The Platform Design Programme will take a more holistic approach, creating a framework upon which any organisation with a digital capability can build a configurator tailored to their specific needs. ‘This tool will also enable multiple parties in the supply chain to collaborate and pass on usable information both up and downstream, from a tier 1 contractor down to sub-assemblies and the fabricator,’ adds Watts.
It’s not only the public sector that is spearheading a kit-of-parts approach. Developer Landsec and Bryden Wood are behind the first ever platforms-based private-sector building: the Forge office block in Southwark, London.
The 12,540m2 development, currently on site behind the Tate Modern, had a strategy for componentisation applied at RIBA Stage 3, focused on the hybrid steel concrete structure, the internal services and the facade.

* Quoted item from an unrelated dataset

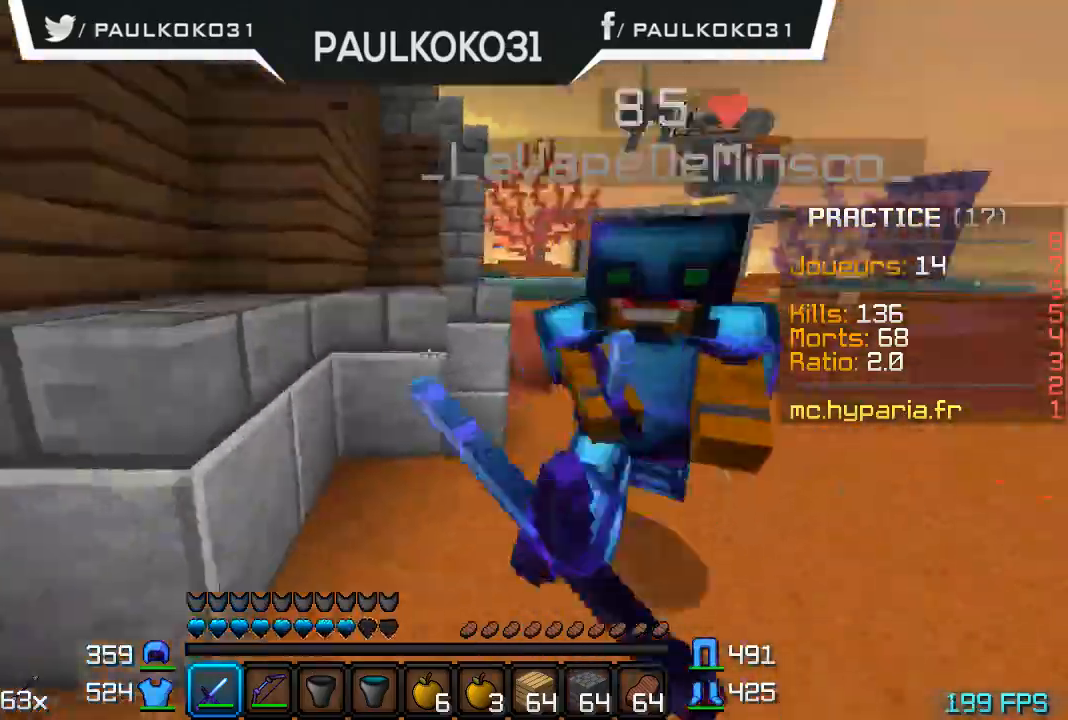
{"keys": [], "mouse": ["left"], "events": [[33, "mouse_left", "up"], [67, "mouse_left", "down"], [167, "mouse_left", "up"], [200, "mouse_left", "down"], [267, "mouse_left", "up"], [367, "mouse_left", "down"], [400, "mouse_left", "up"], [467, "mouse_left", "down"]]}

Using P-DfMA and components from Easi Space will use less material and create less waste, resulting in 20 per cent less embodied carbon in the superstructure. Overall cost savings are forecast to reach 33 per cent compared to traditional construction.

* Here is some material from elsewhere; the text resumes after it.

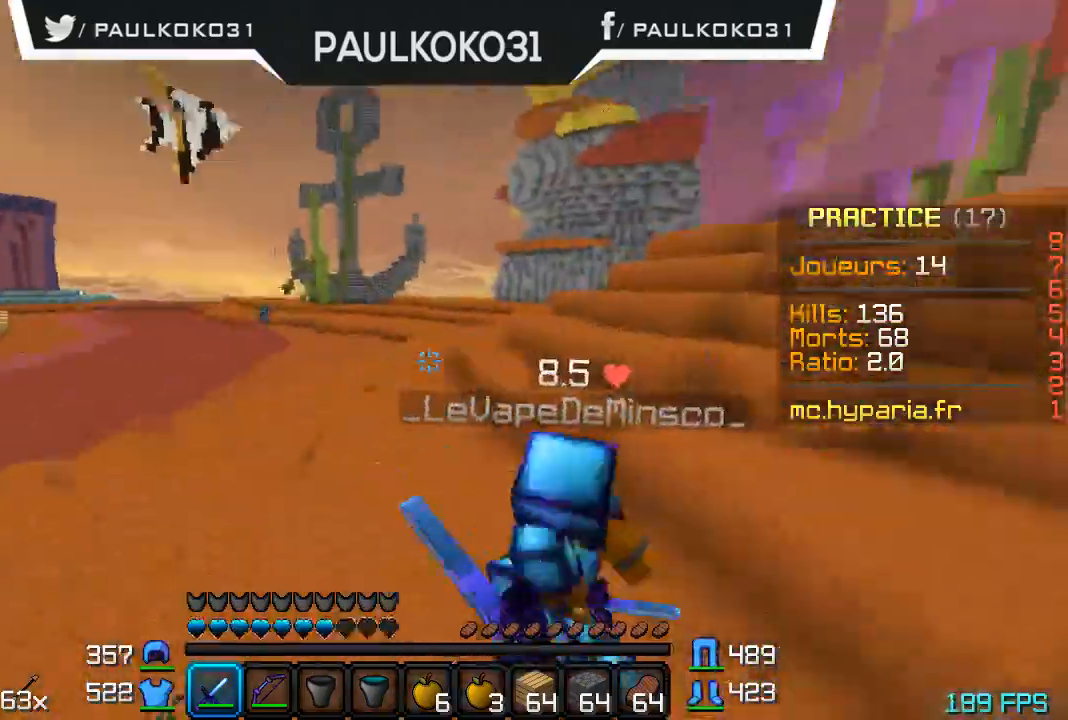
{"keys": ["d"], "mouse": [], "events": [[67, "mouse_left", "up"], [167, "mouse_left", "down"], [200, "mouse_left", "up"], [267, "d", "down"], [267, "mouse_left", "down"], [367, "mouse_left", "up"], [400, "mouse_left", "down"], [500, "mouse_left", "up"]]}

Among the many techniques being applied to promote repeatability, the structural design was re-engineered from five different floor heights to just two, while a conventional 9 x 9m column grid was swapped for ‘micro’ columns spaced 3m apart to reduce the weight of material needed to span between. All components are colour-coded and laser cut to minimise tolerances.
The platforms approach requires a different mindset on the part of the client, says Neil Pennell, head of design innovation and property solutions at Landsec: ‘It requires a significant step change in the way you think about a building, through the design stages and into procurement. It’s trying to learn from the world of manufacturing and how they apply strategies to get repeatable, consistent outputs, to drive efficiency.’

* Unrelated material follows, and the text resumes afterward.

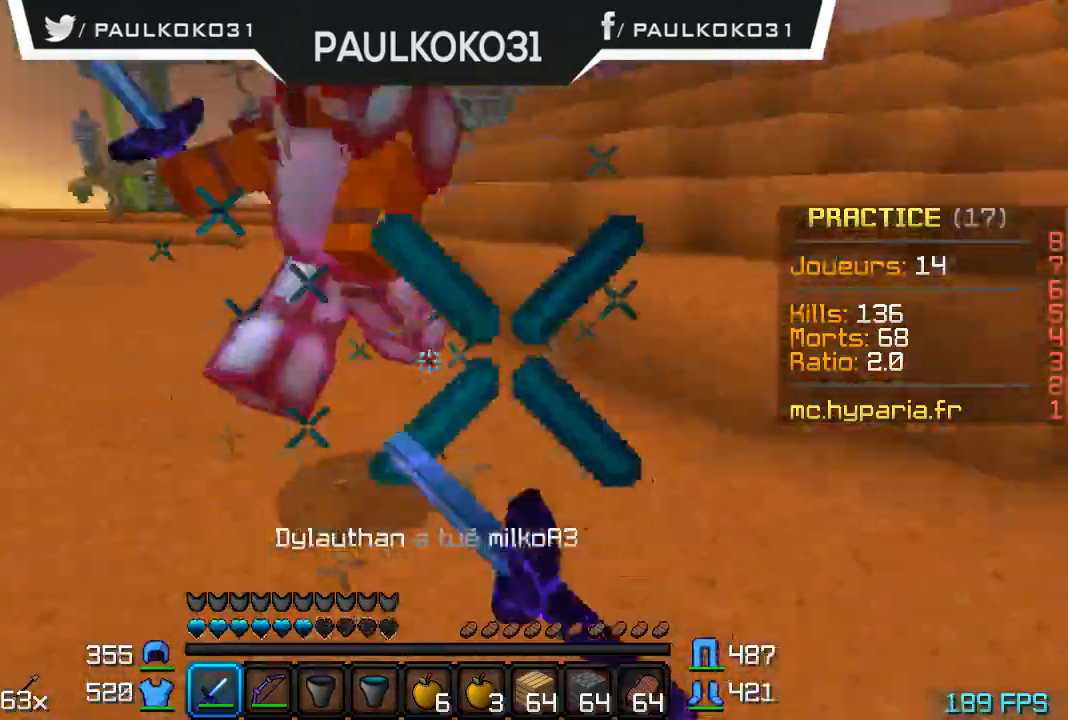
{"keys": ["d"], "mouse": ["left"], "events": [[67, "mouse_left", "down"], [100, "mouse_left", "up"], [200, "mouse_left", "down"], [267, "mouse_left", "up"], [300, "mouse_left", "down"], [367, "mouse_left", "up"], [467, "mouse_left", "down"]]}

A commercial imperative is also critical to the success of componentisation, he adds: ‘The Construction Playbook is a big part of driving that. It’s going to take a while to grow the commercial pipeline to a level where people can say: I’m going to go that route with my manufacturing, or I’m going to assign some teams to focus on doing buildings that way.’
If a ‘manufacture first’ mindset is to become more widespread in the sector, construction teams must be prepared for longer lead-in times and careful early-doors planning. The role of tier 1s may change significantly, with a greater focus on logistics, transforming the site into a factory-like environment for component assembly, and working more closely with lower tier suppliers.
Architects will be wary of such a high degree of standardisation and the potential impact on design freedom and flexibility, but a thriving marketplace for interoperable products could offer more diverse options than existing MMC solutions.
Johnston argues that buying a car isn’t considered restrictive in terms of choice, with customers able to select from a range of different models, colours, trims and many other customisations. Perhaps we should have the same expectation from buildings?
Platforms is a fledgling approach in UK construction, so architects keen to engage have limited resources in terms of existing standards and components. Watts recommends they study documented examples from the likes of Bryden Wood, Laing O’Rourke, and the Construction Innovation Hub, and work with their own supply chain and clients to identify opportunities for a platform-type approach.
‘It does not have to be a totally platform-based project. Platform system principles can be applied to select parts, like the facades or structure,’ he says. ‘There is also the opportunity to engage with existing initiatives developing platform principles, such as the Hub, which is always open to new engagement.’